* START *

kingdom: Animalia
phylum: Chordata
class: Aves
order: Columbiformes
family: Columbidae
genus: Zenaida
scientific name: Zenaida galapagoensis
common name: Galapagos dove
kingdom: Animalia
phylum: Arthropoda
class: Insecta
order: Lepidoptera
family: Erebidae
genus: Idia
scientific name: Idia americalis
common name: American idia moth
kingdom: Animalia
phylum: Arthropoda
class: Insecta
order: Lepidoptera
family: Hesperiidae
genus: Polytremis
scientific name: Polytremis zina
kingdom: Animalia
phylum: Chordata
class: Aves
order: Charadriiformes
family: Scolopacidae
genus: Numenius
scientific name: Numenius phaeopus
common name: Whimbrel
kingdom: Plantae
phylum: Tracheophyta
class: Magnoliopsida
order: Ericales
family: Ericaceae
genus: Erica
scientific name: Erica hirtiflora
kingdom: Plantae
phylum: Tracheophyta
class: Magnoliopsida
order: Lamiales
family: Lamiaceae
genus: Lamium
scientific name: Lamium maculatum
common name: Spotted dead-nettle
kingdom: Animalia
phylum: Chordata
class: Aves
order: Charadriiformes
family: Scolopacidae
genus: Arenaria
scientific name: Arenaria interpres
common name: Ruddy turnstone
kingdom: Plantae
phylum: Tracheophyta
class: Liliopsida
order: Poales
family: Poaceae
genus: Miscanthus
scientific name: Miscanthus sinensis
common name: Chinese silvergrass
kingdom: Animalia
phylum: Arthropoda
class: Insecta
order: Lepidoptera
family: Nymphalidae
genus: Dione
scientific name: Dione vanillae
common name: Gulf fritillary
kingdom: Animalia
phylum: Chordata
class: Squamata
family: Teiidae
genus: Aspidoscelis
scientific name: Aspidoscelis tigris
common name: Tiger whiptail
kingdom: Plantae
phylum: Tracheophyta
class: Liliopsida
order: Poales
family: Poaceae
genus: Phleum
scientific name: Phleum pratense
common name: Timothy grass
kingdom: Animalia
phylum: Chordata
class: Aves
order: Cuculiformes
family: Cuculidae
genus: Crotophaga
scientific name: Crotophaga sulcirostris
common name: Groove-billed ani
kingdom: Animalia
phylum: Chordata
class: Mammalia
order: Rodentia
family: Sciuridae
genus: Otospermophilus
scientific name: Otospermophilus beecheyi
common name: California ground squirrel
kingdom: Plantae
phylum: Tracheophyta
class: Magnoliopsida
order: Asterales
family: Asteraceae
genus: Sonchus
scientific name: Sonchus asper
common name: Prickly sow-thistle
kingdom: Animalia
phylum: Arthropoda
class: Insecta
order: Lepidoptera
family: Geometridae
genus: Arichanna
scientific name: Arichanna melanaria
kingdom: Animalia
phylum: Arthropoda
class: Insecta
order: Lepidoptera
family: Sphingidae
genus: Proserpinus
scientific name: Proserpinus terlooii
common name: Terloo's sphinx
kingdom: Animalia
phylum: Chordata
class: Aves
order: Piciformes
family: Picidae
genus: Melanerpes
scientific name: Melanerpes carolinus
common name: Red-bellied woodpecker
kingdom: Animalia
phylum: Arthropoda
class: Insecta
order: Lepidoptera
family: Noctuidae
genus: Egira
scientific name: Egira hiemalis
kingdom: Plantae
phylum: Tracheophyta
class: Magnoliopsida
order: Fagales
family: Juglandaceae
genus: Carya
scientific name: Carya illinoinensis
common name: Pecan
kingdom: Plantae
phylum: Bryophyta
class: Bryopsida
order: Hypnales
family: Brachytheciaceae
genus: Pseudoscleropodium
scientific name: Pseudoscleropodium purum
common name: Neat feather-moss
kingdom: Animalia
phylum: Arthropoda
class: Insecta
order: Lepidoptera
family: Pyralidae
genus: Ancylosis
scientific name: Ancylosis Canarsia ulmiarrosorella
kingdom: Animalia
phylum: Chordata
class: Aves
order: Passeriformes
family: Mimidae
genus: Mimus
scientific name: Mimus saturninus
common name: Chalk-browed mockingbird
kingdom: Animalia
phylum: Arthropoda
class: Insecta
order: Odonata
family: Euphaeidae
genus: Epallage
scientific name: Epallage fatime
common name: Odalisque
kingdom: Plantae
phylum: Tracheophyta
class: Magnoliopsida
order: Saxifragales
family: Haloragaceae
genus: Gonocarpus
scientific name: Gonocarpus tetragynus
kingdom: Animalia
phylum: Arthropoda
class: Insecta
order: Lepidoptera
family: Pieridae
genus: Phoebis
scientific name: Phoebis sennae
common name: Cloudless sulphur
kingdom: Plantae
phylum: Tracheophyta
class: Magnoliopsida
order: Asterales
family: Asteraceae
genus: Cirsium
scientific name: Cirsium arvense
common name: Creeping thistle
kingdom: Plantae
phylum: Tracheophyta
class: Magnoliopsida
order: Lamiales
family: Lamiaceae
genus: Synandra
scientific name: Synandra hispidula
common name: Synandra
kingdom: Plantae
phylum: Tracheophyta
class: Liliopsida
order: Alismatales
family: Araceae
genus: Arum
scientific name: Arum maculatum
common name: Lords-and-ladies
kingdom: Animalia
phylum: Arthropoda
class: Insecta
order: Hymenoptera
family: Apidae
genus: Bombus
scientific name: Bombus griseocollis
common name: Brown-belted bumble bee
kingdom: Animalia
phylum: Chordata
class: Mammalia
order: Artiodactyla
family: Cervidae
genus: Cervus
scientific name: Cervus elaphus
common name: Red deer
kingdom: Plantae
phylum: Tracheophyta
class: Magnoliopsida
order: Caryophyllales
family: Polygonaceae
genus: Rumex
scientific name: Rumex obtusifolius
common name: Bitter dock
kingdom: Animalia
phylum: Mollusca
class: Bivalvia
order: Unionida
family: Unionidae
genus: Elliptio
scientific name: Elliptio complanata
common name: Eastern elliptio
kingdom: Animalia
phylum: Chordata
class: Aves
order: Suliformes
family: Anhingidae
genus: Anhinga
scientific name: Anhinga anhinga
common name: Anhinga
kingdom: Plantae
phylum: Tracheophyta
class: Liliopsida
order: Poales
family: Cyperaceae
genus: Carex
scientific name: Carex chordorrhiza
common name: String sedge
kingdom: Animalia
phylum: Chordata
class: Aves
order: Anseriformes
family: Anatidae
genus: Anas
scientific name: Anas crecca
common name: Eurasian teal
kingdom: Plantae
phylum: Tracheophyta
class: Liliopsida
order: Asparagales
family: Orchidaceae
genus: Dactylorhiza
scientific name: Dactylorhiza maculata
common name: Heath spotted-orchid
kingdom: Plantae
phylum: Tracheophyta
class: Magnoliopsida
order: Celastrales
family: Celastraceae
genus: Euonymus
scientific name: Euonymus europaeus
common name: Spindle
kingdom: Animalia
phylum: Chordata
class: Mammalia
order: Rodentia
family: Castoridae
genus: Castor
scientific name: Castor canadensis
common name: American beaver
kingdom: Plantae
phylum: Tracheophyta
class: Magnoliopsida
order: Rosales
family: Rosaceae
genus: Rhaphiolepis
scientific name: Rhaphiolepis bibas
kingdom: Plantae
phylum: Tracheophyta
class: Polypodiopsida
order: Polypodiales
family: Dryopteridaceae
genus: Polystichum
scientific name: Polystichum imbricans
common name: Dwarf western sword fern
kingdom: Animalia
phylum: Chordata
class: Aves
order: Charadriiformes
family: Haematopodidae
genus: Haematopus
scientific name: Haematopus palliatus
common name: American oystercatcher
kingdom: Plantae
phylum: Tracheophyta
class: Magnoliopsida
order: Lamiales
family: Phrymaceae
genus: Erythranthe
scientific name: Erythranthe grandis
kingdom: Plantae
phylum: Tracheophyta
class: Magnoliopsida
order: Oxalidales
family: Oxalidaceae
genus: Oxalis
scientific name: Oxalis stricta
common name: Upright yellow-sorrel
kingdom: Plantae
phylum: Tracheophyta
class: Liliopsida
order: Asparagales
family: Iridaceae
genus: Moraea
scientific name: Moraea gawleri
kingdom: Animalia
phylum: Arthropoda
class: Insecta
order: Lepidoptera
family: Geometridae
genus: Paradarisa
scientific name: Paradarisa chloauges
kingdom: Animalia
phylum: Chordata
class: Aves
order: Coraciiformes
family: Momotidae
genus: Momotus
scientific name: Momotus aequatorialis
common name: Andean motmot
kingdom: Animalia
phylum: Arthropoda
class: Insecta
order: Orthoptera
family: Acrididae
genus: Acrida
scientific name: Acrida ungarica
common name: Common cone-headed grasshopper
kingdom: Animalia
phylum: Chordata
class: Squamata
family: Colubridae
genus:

* END *

## Goal
Reproduce the lines of the records from the line containing "family: Rosaceae" up to and including the line containing "common name: Common cone-headed grasshopper", preserving every character.

## Exercise result
family: Rosaceae
genus: Rhaphiolepis
scientific name: Rhaphiolepis bibas
kingdom: Plantae
phylum: Tracheophyta
class: Polypodiopsida
order: Polypodiales
family: Dryopteridaceae
genus: Polystichum
scientific name: Polystichum imbricans
common name: Dwarf western sword fern
kingdom: Animalia
phylum: Chordata
class: Aves
order: Charadriiformes
family: Haematopodidae
genus: Haematopus
scientific name: Haematopus palliatus
common name: American oystercatcher
kingdom: Plantae
phylum: Tracheophyta
class: Magnoliopsida
order: Lamiales
family: Phrymaceae
genus: Erythranthe
scientific name: Erythranthe grandis
kingdom: Plantae
phylum: Tracheophyta
class: Magnoliopsida
order: Oxalidales
family: Oxalidaceae
genus: Oxalis
scientific name: Oxalis stricta
common name: Upright yellow-sorrel
kingdom: Plantae
phylum: Tracheophyta
class: Liliopsida
order: Asparagales
family: Iridaceae
genus: Moraea
scientific name: Moraea gawleri
kingdom: Animalia
phylum: Arthropoda
class: Insecta
order: Lepidoptera
family: Geometridae
genus: Paradarisa
scientific name: Paradarisa chloauges
kingdom: Animalia
phylum: Chordata
class: Aves
order: Coraciiformes
family: Momotidae
genus: Momotus
scientific name: Momotus aequatorialis
common name: Andean motmot
kingdom: Animalia
phylum: Arthropoda
class: Insecta
order: Orthoptera
family: Acrididae
genus: Acrida
scientific name: Acrida ungarica
common name: Common cone-headed grasshopper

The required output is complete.